# [GIVEN MATERIAL]
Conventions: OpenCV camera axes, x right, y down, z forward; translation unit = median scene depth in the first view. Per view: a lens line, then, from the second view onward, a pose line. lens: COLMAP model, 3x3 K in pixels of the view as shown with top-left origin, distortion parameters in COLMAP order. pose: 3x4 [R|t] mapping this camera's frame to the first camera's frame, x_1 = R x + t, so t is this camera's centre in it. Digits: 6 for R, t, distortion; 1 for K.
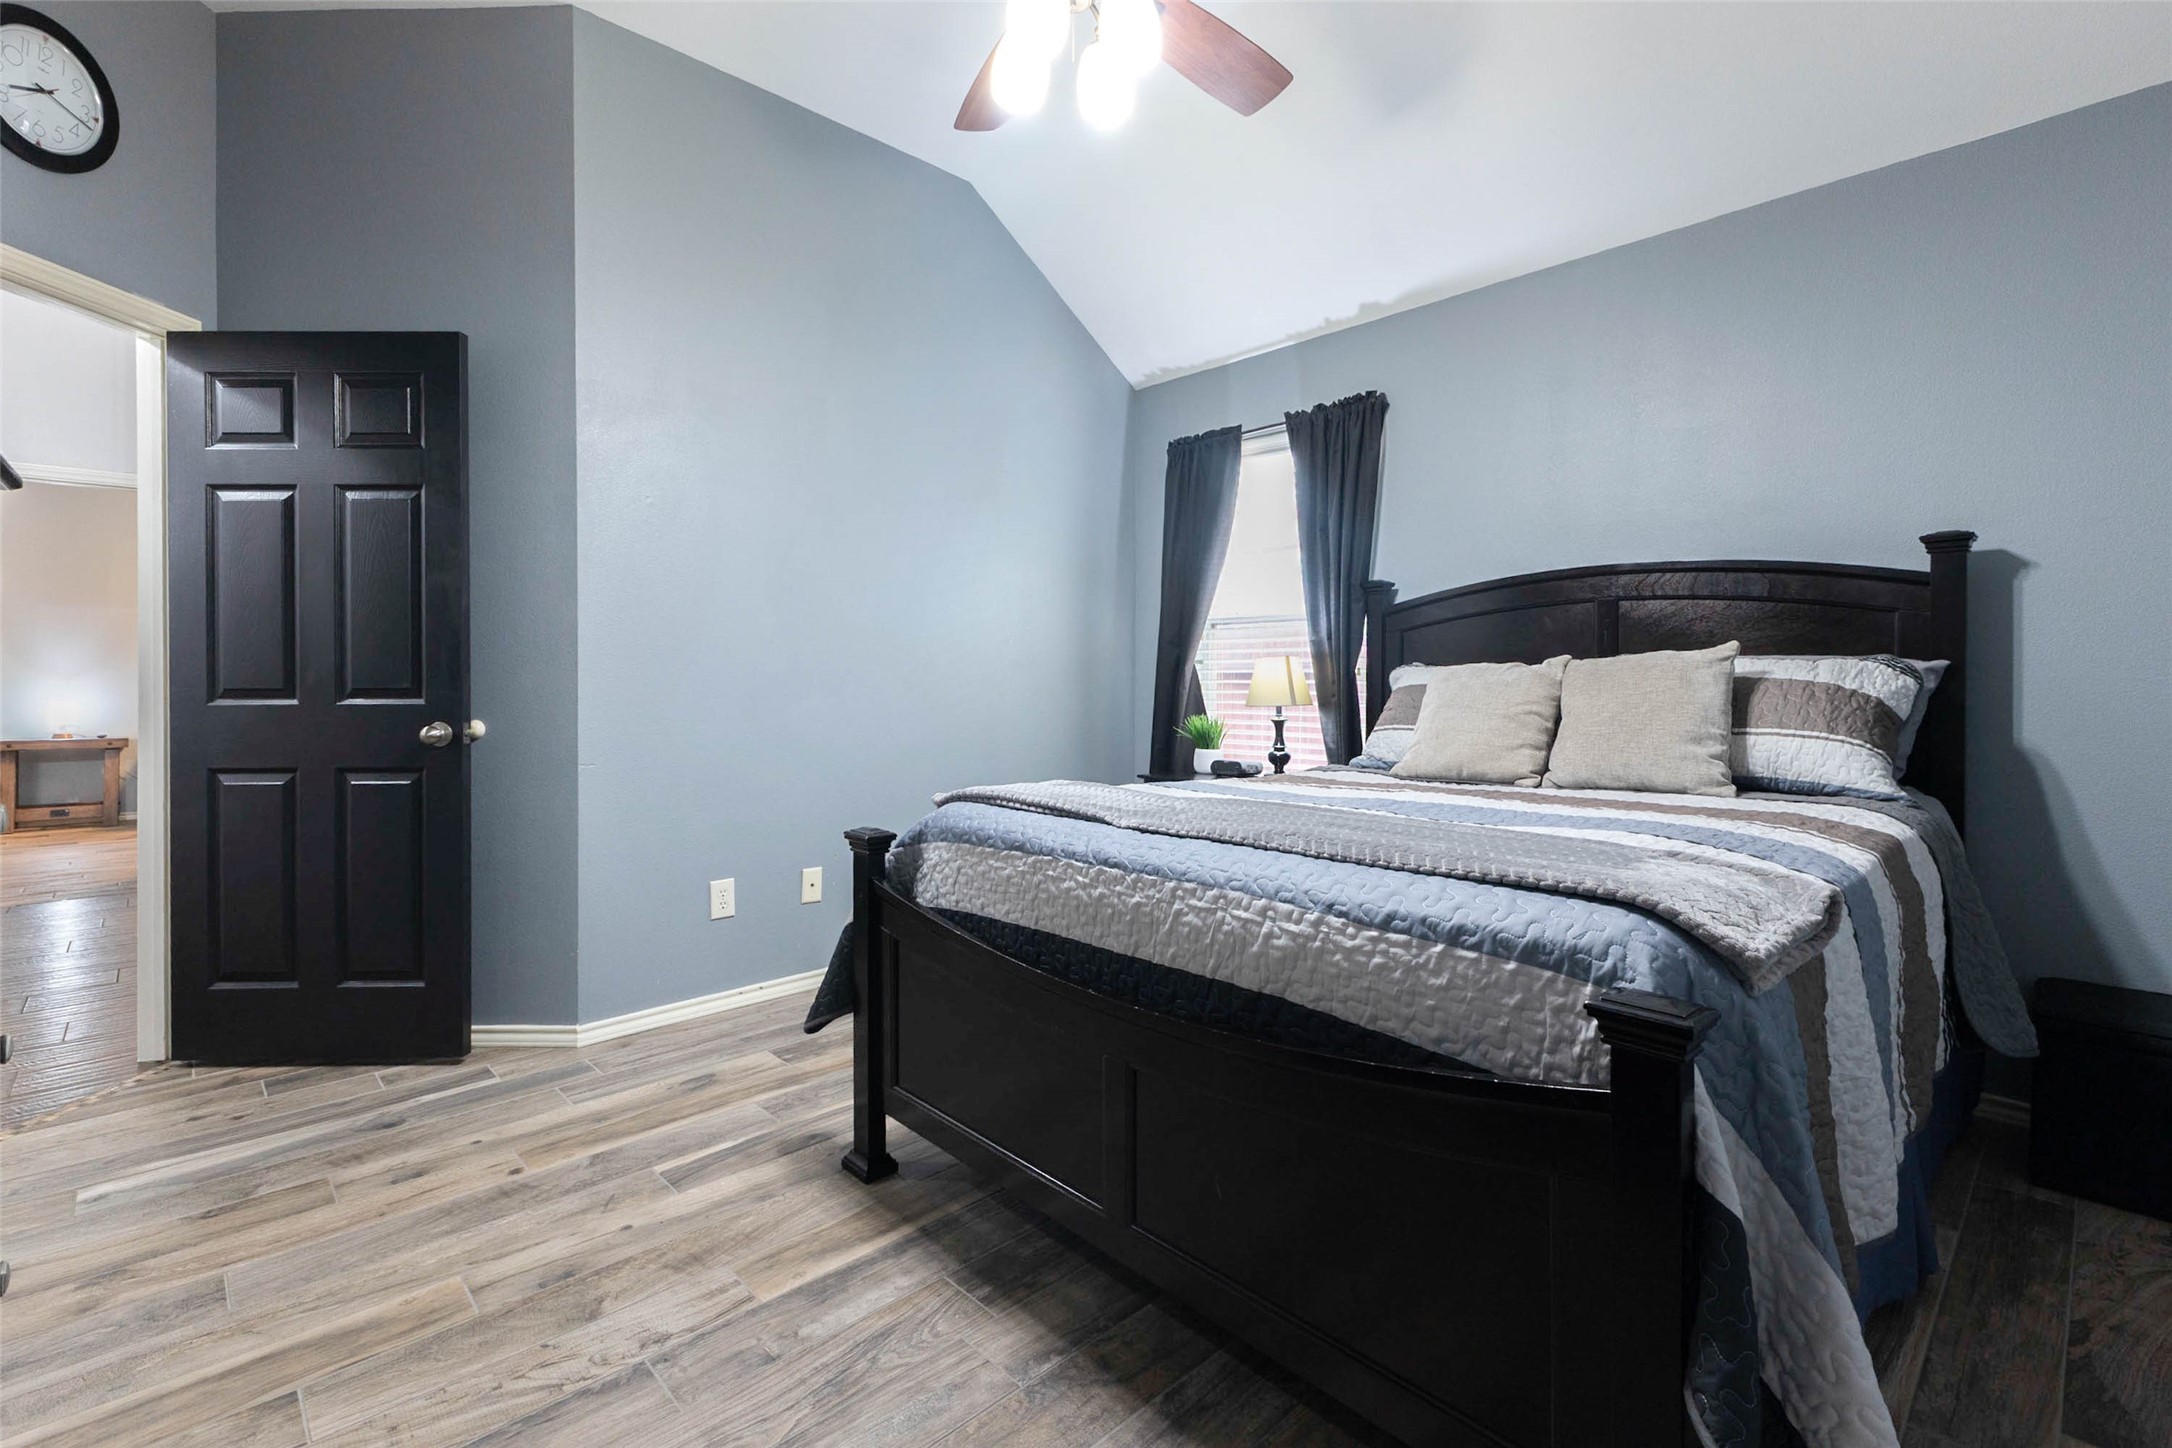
lens RADIAL K [[974.6, 0, 1078.4], [0, 974.6, 702.6], [0, 0, 1]] dist [-0.001827, -0.000016]
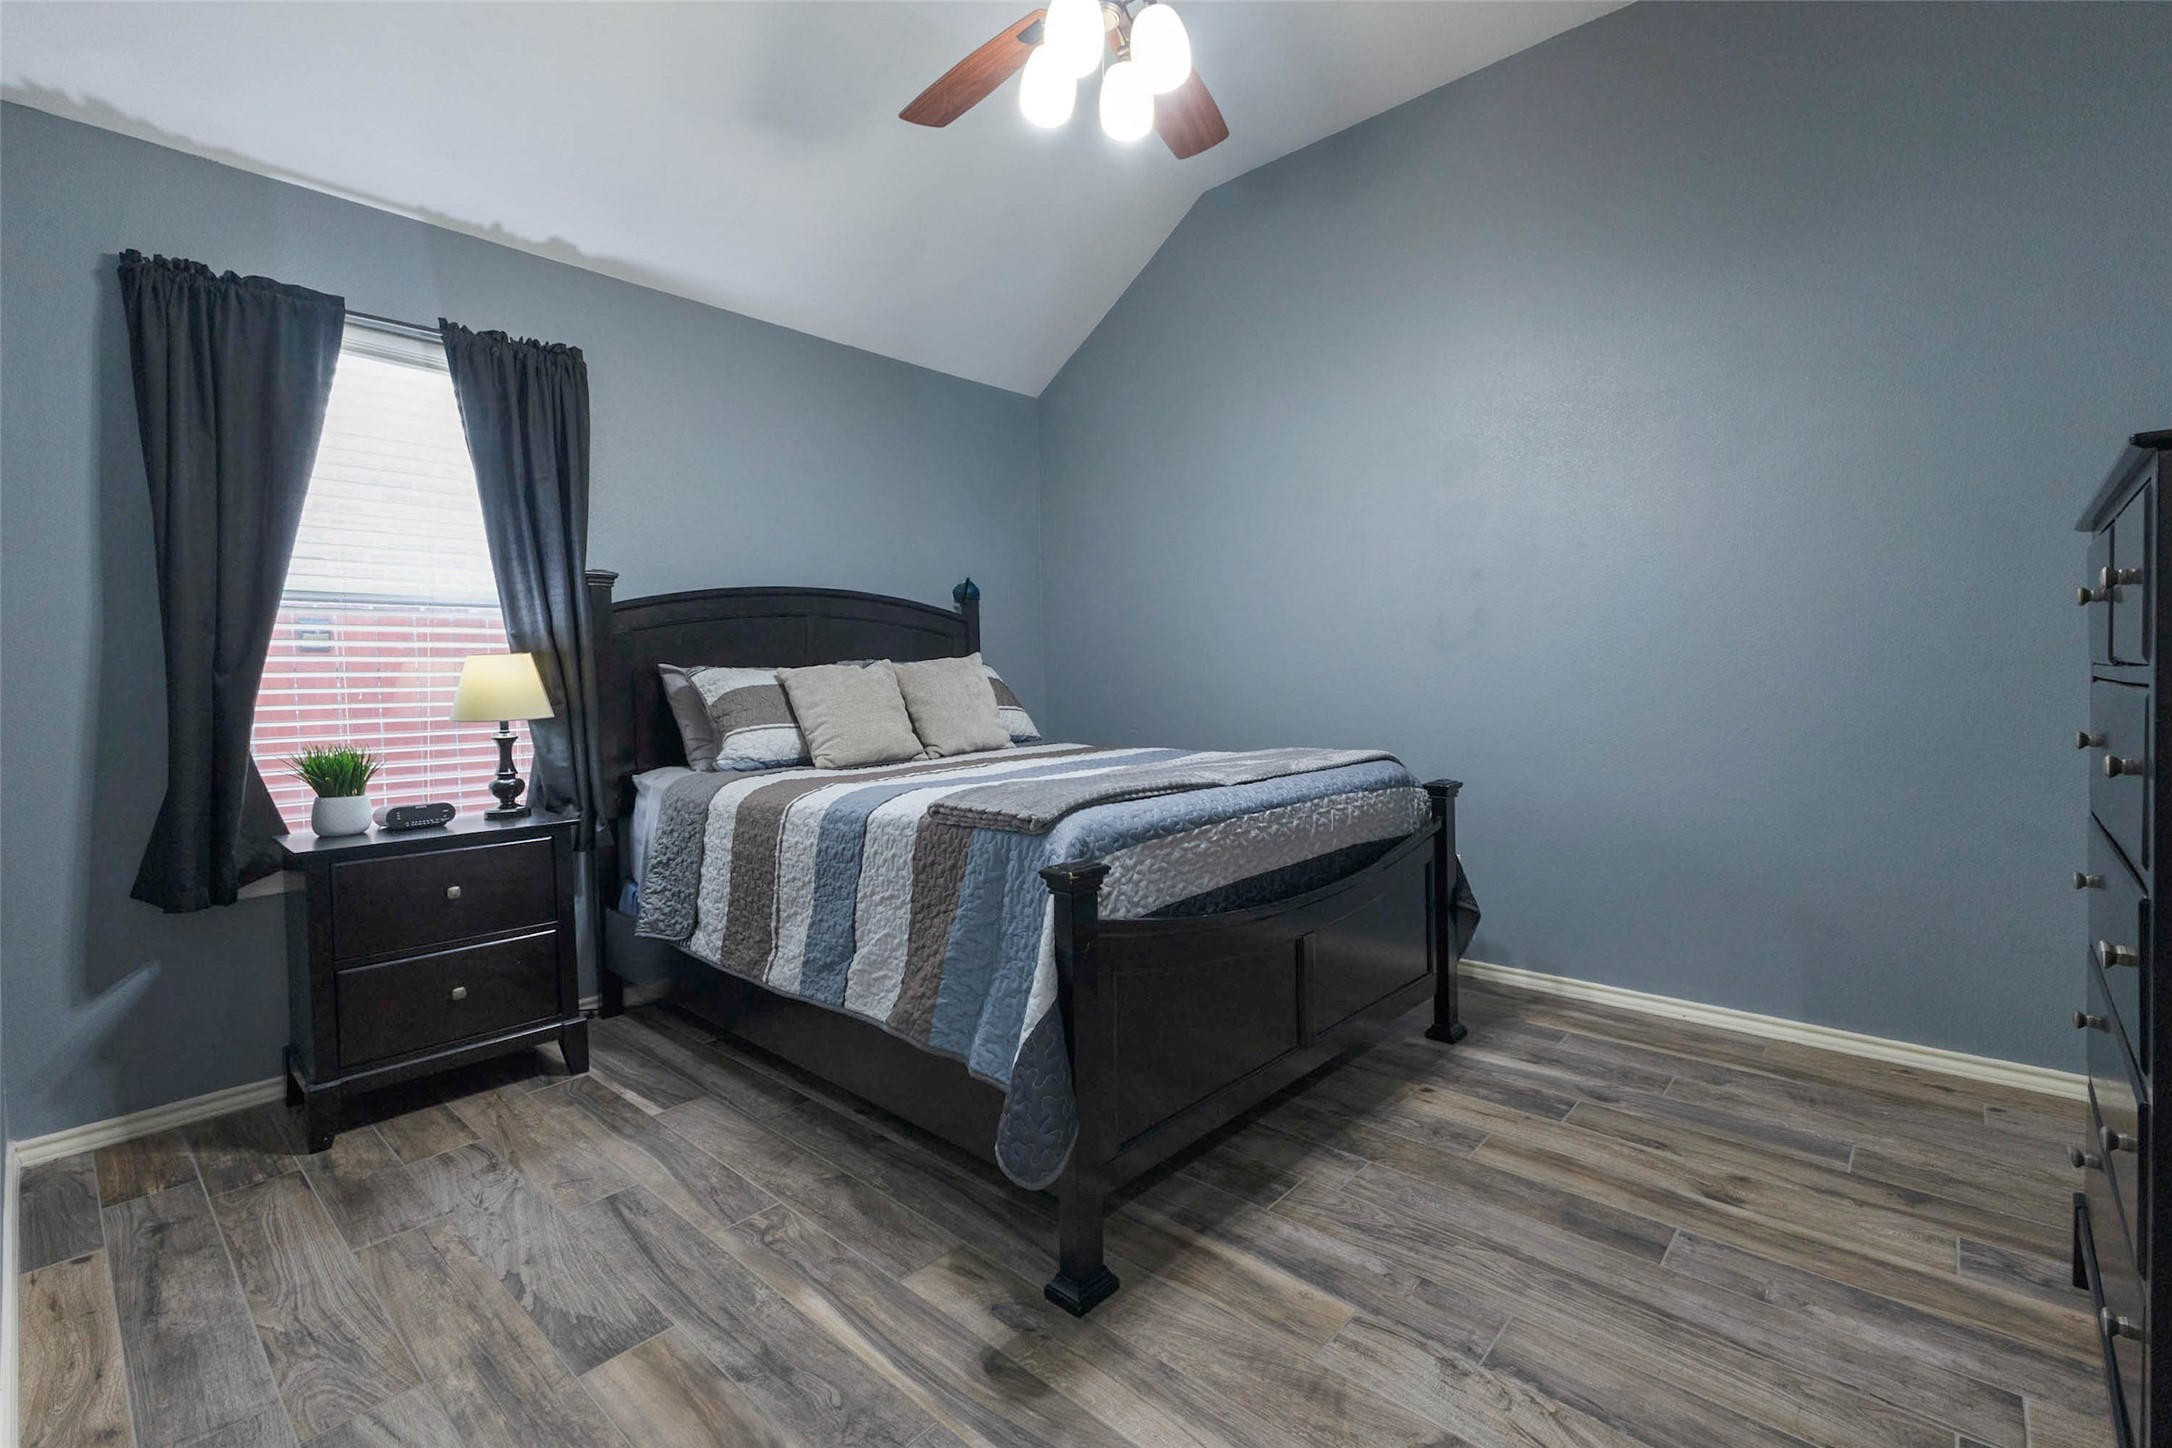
lens RADIAL K [[944.7, 0, 1086.0], [0, 944.7, 724.0], [0, 0, 1]] dist [0.000913, 0.000045]
pose [[-0.081558, -0.045604, 0.995625, -1.071658], [0.041056, 0.997951, 0.049074, -0.020540], [-0.995823, 0.044878, -0.079518, 1.164031]]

# [REQUIRED ACTION]
Retype every line of the material above character for character, leaving the pictures out of your answer.

# [RESULT FOR THIS TASK]
Conventions: OpenCV camera axes, x right, y down, z forward; translation unit = median scene depth in the first view. Per view: a lens line, then, from the second view onward, a pose line. lens: COLMAP model, 3x3 K in pixels of the view as shown with top-left origin, distortion parameters in COLMAP order. pose: 3x4 [R|t] mapping this camera's frame to the first camera's frame, x_1 = R x + t, so t is this camera's centre in it. Digits: 6 for R, t, distortion; 1 for K.
lens RADIAL K [[974.6, 0, 1078.4], [0, 974.6, 702.6], [0, 0, 1]] dist [-0.001827, -0.000016]
lens RADIAL K [[944.7, 0, 1086.0], [0, 944.7, 724.0], [0, 0, 1]] dist [0.000913, 0.000045]
pose [[-0.081558, -0.045604, 0.995625, -1.071658], [0.041056, 0.997951, 0.049074, -0.020540], [-0.995823, 0.044878, -0.079518, 1.164031]]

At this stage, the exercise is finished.